Моряк смерил меня презрительным взглядом и с непостижимым достоинством сказал: «Шпионов ловят переодетыми, а мы и сегодня стоим перед вами в военно-морской форме. Нас могут судить только как пленных. Скажите этой жабе в очках, что мною выбран расстрел».
«Это ваш окончательный ответ?» — спросила я по требованию Штейнгардта. Я очень боялась, что моряк сейчас заколеблется, что он захочет жить и чем-нибудь выкажет свою слабость. Но он был тверд и даже заподозрил меня в неточной передаче его слов:
«А ты что же, русский язык перестала понимать? Передай своим гадам, что мичман Савелий Клецко никогда перед врагом флага не спускал и расстрела не боится. В точности передай. Не выдумывай фиглей-миглей».
Старика сразу же увели, а молоденькому раненому матросу предложили сесть. Но он, хотя его и качало от слабости, ответил:
«Меня незачем приглашать садиться. Можете увести и поставить рядом с мичманом. — И потом повернулся ко мне: — Слушай ты, шоколадница! Просемафорь фрицам, что матрос Константин Чупчуренко
Матроса уговаривали долго. Ему сперва обещали немедленную помощь врача, а после излечения — полную свободу. Потом соблазняли деньгами и, наконец, начали угрожать пытками и виселицей. Но, видя, что он даже губу прикусил, чтобы не проронить лишнего слова, сорвали бинты и начали стегать плеткой по ранам так, что кровь брызгала во все стороны. А он молчал, пока не упал без сознания.
Затем снова привели старика. И я, как подлейшая из подлых, вынуждена была лгать ему:
«Запирательства ваши уже бесполезны, — переводила я слово в слово гнусную ложь Штейнгардта, а зондерфюрер следил за интонациями моего голоса. — Матрос Константин Чупчуренко нам все рассказал. Мы только хотим уточнить сведения…»
«Врете, собаки! — прервал он меня. — Матрос Чупчуренко — мой воспитанник. Он не может быть предателем».
Как я была благодарна ему за неистребимую веру в своего человека! В этот момент я увидела вас, Виктор Михайлович, и как бы услышала голос: «Крепись, Катя, мы в тебя верим, ты выдержишь эту пытку».
Что было дальше, я не сумею в точности передать. Такое бывает только в тяжелом, кошмарном сне. Если можно балансировать на грани сознания и сумасшествия, то я была и на этом пределе.
Я не помню всего, но видела, как зажали в тиски руку старика и поднесли к ней свечу. Кожа задымилась, трещала и лопалась, а старый моряк только раз с укоризной сказал: «Зачем руку портите, олухи? Ведь зря все».
Потом ему выворачивали руки и подтягивали их к затылку. Били по пяткам. А он все молчал и лишь с недоброй усмешкой глядел на мучителей.
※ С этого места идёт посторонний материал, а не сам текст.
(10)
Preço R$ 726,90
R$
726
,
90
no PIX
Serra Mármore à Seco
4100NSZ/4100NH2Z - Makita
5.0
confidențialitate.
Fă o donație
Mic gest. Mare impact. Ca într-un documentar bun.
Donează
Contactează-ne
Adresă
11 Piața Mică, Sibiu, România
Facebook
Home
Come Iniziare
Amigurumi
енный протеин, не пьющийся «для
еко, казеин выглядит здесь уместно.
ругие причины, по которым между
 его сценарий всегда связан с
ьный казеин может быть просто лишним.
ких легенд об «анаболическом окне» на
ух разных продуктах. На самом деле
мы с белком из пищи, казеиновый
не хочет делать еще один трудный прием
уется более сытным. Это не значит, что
Мне кажется, что тут и палачам стало страшно. Штейнгардт уже не замечал, что меня колотит лихорадка, что я путаю фразы. Он сам покрылся пятнами, в исступлении орал на старика, бил его. И злоба гитлеровца перед несокрушимой волей моряка казалась жалкой.
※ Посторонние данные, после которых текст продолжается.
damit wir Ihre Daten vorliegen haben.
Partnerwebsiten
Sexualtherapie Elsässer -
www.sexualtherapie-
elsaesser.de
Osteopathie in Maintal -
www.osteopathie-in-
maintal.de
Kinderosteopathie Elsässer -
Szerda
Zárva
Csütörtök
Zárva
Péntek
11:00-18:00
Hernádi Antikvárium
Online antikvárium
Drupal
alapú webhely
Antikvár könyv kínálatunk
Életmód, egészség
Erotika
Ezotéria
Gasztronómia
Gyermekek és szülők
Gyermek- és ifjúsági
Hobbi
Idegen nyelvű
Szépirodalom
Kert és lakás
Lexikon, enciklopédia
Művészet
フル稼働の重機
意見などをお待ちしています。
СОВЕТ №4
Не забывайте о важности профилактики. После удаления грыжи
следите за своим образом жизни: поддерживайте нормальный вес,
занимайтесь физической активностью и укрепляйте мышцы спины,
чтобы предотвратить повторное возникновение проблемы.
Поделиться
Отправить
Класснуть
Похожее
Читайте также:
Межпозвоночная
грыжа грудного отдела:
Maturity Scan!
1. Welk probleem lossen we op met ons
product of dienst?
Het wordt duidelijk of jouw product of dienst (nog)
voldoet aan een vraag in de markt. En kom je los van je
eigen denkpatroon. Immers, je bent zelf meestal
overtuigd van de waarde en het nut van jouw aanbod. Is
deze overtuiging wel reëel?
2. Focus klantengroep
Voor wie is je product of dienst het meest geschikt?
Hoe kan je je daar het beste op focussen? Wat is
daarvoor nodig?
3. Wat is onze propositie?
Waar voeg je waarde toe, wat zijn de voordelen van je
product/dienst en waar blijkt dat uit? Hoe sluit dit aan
В камере пыток я поняла, что можно побеждать духом, что я обязана выстоять и сообщить всем нашим о подвиге героев. Это был мой долг, моя плата за их презрение к «предательнице». Я вся содрогалась, но глаза мои были сухими. Душевная сила моряков ограждала меня от истерической выходки. Только дома я вволю наревелась.
А сегодня Штейнгардт приказал медикам поддержать жизнь пленников и по возможности поставить их на ноги. Он замышляет новый допрос.
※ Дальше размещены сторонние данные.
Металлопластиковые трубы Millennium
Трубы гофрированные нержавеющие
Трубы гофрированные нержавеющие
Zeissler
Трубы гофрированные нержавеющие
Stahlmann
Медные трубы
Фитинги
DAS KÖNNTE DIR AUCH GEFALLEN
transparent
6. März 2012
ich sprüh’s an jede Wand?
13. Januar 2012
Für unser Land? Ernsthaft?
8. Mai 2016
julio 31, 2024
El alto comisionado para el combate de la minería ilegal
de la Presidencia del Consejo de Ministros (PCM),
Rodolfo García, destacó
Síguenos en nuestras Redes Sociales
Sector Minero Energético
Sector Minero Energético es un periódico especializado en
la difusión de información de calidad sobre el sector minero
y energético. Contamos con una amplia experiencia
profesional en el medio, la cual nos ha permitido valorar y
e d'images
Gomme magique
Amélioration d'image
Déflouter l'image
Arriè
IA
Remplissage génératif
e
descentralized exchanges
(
Боюсь, что я не выдержу второй пытки. Меня так и тянет крикнуть морякам: «Я ваша, ваша!» О, если бы у меня была граната!
Моряков сейчас не спасешь. Гитлеровцы после падения Новороссийска насторожены более обычного. Они ждут десантов с моря, без конца минируют, опутывают проволокой берега, строят укрепления. Схему я посылаю отдельно. Но и нападать с гор рискованно: всюду усиленные патрули. С двумя-тремя сотнями нечего соваться: заметят и перебьют.